---------- Material supplied ----------
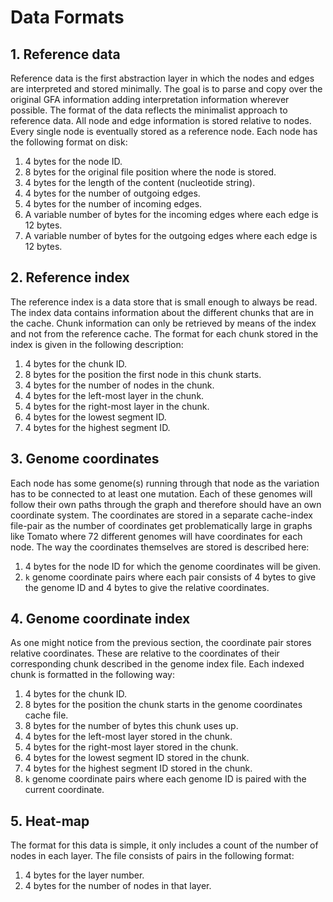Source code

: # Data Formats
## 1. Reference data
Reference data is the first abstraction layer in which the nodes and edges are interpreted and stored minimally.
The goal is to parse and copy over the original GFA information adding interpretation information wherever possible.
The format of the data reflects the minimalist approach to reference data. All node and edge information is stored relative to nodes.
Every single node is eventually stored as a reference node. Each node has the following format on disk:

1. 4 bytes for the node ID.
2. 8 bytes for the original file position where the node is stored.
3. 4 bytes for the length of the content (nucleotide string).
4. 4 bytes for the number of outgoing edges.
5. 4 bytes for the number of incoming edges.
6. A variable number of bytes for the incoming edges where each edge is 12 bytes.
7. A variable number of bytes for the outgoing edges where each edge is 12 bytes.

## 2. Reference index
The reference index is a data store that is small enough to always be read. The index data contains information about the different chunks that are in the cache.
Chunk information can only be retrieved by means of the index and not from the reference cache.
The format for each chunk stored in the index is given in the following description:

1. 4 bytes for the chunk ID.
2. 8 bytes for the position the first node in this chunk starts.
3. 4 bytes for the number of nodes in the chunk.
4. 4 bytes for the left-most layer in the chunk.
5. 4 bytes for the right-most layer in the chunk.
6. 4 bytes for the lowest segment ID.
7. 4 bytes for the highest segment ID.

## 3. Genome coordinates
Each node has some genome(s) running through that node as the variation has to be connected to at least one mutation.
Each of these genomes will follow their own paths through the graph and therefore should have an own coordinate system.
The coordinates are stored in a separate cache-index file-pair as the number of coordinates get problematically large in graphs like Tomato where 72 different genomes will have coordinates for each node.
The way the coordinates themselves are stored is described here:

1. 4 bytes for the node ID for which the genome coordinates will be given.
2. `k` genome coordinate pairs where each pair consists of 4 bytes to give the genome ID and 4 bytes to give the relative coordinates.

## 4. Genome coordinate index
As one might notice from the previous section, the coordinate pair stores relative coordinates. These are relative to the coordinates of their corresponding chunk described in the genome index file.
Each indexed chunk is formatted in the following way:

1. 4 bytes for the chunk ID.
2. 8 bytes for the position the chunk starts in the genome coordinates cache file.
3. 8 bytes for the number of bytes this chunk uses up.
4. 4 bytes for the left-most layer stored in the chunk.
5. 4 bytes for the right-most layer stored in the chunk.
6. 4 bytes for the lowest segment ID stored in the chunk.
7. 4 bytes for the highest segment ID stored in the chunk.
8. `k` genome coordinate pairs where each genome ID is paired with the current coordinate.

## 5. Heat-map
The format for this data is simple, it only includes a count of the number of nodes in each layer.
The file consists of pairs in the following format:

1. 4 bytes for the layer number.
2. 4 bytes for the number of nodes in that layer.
----------
---------- Material supplied ----------
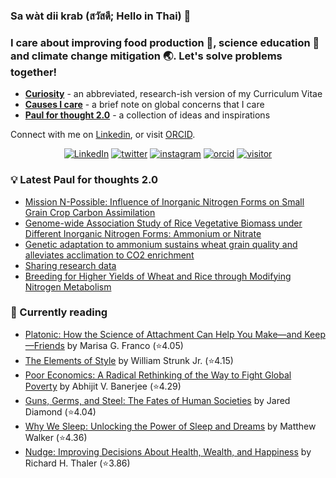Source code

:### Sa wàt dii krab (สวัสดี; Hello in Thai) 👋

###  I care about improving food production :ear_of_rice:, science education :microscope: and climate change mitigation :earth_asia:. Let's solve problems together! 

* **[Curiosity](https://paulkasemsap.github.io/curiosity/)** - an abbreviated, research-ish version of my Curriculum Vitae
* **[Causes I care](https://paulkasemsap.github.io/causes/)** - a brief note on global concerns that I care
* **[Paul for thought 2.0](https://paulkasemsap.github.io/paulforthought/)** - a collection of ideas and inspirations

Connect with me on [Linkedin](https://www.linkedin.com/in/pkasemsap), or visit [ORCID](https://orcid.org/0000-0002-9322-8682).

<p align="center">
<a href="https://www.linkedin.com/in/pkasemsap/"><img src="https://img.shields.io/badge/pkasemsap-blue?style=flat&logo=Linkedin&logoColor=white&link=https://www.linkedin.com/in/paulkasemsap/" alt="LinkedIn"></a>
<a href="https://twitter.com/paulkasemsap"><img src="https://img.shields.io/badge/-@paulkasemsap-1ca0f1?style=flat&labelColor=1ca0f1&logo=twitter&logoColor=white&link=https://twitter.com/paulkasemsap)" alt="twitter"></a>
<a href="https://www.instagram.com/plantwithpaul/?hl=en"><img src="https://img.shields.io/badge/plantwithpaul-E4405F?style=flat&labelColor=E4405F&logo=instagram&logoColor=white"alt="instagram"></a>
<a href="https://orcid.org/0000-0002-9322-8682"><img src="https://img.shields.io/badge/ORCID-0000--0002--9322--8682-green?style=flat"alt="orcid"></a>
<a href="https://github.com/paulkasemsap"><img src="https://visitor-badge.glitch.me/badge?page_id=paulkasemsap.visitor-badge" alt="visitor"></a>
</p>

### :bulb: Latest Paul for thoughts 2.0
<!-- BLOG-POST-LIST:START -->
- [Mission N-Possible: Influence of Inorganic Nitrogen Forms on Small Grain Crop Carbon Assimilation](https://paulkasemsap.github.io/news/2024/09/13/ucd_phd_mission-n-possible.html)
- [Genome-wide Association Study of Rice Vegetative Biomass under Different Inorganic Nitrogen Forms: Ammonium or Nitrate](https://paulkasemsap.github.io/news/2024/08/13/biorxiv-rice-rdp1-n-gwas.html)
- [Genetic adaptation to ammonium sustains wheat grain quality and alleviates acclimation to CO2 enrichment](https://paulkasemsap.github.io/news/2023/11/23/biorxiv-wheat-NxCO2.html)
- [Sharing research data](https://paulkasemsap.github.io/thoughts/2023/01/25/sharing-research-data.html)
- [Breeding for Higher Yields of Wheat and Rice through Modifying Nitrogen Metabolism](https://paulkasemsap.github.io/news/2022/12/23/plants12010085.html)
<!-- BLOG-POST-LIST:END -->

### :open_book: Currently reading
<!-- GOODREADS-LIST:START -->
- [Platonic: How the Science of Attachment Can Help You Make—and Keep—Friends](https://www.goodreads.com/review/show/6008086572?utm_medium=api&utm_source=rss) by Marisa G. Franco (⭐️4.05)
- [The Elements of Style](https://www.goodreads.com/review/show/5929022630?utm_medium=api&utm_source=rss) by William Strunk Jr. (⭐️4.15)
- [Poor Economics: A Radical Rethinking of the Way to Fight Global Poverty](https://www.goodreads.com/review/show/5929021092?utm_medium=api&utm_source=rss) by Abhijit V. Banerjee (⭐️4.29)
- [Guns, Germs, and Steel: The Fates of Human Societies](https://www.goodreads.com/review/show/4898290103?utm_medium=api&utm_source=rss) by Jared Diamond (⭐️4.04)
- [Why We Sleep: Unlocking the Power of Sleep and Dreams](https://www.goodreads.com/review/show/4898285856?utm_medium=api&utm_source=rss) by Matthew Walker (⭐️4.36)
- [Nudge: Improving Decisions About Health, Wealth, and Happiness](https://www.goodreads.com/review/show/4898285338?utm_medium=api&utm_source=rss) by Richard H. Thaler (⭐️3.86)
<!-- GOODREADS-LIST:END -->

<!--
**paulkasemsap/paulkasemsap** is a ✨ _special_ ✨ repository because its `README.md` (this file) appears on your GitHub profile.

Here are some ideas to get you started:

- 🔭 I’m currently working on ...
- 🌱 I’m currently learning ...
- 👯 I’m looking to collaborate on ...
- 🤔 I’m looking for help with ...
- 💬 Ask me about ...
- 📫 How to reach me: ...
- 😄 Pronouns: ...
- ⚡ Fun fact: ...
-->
----------
Scan the material above for lines holding "labelColor" and copy each of them.

Task response ->
<a href="https://twitter.com/paulkasemsap"><img src="https://img.shields.io/badge/-@paulkasemsap-1ca0f1?style=flat&labelColor=1ca0f1&logo=twitter&logoColor=white&link=https://twitter.com/paulkasemsap)" alt="twitter"></a>
<a href="https://www.instagram.com/plantwithpaul/?hl=en"><img src="https://img.shields.io/badge/plantwithpaul-E4405F?style=flat&labelColor=E4405F&logo=instagram&logoColor=white"alt="instagram"></a>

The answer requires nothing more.